UPDATE | Bainbridge Island stores make switch to private liquor sales

Rite Aid
Rite Aid's shelves were stocked on day one of the switch to private liquor sales.
— image credit: Richard D. Oxley / Bainbridge Island Review

Local businesses — and islanders — were ready to pop the cork when the days of state-run liquor stores in Washington came to an end late last week.

Friday, June 1 marked the first day of private sales of spirits. Overnight, the locations offering spirits on the island tripled.

Bainbridge Island stores were ready.

The island’s former state-run liquor store — now operating under the name Premium Wine and Liquor — is still fully operational on Hildebrand Lane.

“Our sales have been pretty good so far. Honestly, we have great customers who continue to come to our store location,” said store manager Kirsten Scheffler.

“We’ve had a lot of comparison shopping, which we welcome, because this is a confusing time for customers,” she said.

Scheffler is not exaggerating.

A new tax structure was placed on liquor sales in the changeover to private sales. An additional sales tax of 20.5 percent of the selling price is in place, along with a 3.78 percent per liter spirit liter tax.
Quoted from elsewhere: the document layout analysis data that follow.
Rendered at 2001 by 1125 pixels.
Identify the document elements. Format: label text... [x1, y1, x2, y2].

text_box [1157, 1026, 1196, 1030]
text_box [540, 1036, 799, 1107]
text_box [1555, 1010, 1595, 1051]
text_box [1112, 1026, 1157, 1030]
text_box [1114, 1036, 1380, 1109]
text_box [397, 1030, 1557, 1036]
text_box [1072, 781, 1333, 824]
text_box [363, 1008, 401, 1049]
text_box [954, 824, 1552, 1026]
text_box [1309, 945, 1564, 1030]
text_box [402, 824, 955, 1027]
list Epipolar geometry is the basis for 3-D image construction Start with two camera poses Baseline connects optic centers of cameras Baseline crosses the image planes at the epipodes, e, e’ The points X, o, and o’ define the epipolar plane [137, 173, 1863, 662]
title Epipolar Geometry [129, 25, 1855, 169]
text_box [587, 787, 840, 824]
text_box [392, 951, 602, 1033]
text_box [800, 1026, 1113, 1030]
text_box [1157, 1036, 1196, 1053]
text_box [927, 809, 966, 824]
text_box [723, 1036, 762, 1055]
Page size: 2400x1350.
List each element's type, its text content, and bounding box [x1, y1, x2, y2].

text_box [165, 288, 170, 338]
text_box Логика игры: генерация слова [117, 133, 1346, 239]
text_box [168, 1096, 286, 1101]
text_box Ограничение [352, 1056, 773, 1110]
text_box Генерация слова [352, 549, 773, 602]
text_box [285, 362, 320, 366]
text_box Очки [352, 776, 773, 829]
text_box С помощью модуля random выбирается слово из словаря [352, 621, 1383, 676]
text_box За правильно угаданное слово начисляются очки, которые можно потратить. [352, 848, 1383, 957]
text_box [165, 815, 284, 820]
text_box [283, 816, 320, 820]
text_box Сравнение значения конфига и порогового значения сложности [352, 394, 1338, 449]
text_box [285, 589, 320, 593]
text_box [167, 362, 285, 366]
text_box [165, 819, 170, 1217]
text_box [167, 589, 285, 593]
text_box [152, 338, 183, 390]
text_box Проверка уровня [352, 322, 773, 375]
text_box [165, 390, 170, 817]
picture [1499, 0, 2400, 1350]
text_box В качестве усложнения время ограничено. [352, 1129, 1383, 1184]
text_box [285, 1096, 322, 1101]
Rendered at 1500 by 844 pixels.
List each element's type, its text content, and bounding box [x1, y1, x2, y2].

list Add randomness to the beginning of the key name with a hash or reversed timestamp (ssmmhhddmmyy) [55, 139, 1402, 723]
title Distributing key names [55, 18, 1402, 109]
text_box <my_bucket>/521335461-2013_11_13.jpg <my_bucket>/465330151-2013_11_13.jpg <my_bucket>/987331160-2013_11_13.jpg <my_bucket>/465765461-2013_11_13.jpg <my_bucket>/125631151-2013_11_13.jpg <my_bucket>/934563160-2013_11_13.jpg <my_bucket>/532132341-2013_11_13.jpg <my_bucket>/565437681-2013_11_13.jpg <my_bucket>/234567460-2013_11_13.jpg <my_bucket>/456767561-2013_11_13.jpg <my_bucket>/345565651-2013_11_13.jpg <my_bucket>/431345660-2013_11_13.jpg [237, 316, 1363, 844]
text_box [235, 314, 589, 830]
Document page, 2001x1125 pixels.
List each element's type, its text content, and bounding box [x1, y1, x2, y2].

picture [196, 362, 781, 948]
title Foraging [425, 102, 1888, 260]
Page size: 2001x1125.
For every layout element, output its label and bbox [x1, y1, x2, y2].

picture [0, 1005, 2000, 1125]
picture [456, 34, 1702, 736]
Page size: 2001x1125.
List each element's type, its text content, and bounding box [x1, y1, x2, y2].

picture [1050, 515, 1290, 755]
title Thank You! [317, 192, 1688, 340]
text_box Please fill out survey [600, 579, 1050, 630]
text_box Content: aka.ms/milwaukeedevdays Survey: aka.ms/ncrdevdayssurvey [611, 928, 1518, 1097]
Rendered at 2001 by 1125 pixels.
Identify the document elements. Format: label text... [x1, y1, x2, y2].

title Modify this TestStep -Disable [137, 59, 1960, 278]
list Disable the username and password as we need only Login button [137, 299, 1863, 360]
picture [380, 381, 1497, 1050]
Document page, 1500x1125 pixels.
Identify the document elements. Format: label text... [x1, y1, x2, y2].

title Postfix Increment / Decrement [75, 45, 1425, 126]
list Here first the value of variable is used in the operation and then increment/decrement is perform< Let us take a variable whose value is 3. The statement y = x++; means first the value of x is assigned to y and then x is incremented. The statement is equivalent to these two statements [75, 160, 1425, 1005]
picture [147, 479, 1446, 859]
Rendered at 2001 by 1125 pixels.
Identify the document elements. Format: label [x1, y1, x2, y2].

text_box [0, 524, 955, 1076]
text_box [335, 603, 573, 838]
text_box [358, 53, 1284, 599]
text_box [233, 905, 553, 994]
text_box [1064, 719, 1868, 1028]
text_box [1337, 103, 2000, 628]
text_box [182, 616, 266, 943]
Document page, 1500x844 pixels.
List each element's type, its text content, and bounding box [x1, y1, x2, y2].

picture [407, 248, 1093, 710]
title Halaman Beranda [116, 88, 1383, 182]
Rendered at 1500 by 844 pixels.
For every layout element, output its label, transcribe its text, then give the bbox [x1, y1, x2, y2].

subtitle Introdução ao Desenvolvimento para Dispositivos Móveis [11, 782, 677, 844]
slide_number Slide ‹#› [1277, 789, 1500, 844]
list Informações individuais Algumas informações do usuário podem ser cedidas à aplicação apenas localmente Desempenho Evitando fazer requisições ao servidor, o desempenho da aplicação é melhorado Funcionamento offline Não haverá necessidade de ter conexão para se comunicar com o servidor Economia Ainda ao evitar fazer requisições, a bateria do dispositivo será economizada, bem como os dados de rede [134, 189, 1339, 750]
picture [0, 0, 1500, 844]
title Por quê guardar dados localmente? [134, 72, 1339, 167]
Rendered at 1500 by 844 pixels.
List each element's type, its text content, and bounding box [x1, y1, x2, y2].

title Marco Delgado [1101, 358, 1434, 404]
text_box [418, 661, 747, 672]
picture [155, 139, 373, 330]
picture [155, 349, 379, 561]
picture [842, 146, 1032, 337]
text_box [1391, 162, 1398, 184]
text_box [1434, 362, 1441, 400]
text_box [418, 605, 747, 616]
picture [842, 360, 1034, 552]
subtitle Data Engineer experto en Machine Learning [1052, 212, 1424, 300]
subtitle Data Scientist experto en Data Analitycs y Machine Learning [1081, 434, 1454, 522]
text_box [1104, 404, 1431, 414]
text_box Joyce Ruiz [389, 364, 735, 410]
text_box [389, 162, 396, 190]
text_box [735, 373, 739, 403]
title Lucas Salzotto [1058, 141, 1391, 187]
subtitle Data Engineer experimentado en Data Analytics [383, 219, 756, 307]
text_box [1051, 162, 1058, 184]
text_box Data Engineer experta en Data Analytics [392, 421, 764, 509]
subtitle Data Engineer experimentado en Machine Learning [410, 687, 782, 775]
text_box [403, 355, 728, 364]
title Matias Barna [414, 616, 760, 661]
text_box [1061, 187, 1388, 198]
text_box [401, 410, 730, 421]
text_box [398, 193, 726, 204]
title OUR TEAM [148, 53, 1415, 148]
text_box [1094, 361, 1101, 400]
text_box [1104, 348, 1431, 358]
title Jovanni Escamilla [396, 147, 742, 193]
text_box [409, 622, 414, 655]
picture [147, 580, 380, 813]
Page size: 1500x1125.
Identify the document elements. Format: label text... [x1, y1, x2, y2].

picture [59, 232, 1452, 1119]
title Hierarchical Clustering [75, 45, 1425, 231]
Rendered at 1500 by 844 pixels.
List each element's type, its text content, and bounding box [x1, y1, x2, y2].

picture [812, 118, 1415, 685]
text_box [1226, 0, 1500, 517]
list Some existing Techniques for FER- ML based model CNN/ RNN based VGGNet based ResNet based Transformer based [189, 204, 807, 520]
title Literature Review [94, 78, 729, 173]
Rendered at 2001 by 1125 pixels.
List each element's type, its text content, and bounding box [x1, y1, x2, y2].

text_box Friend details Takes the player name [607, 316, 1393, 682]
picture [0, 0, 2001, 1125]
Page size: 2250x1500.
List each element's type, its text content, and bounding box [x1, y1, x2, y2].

Then there is the state sales tax.

It boils down to approximately 25 percent in taxes, according to Scheffler.

Perhaps the most visible sign of the switchover is the sight of new liquor aisles in local grocery stores.

Dale Reichert, store manager for Rite Aid on High School Road, said that the first day of spirit sales went well and by noon they were already selling bottles off their shelves.

Reichert spent June 1 organizing the store aisle that’s dedicated to the new products, hanging signage and setting up displays. The store opted to move merchandise around instead of remodeling the aisles.

“We had to re-merchandise the existing area to accommodate it,” Reichert said.

Reichert said that the alcohol aisle will be a bit of an experiment at first as the company gauges what customers prefer.

The first bottles on the store’s shelves were mainly name brands.

Safeway’s lineup was no different.

“It is going really well,” said Sarah Osborne of Safeway.

“We are all a little surprised at how well liquor is selling, actually,” she said.

Safeway had previously remodeled the southern end of their store to make room for bottles of spirits.

Town & Country Market on Winslow Way has not yet jumped on board the bandwagon, though the market is planning to offer liquor, in addition to its beer and wine sales, very soon. Town & Country manager Rick Petersen couldn’t point to an exact date when his store will begin stocking liquor, but he estimated that it will be within approximately two weeks.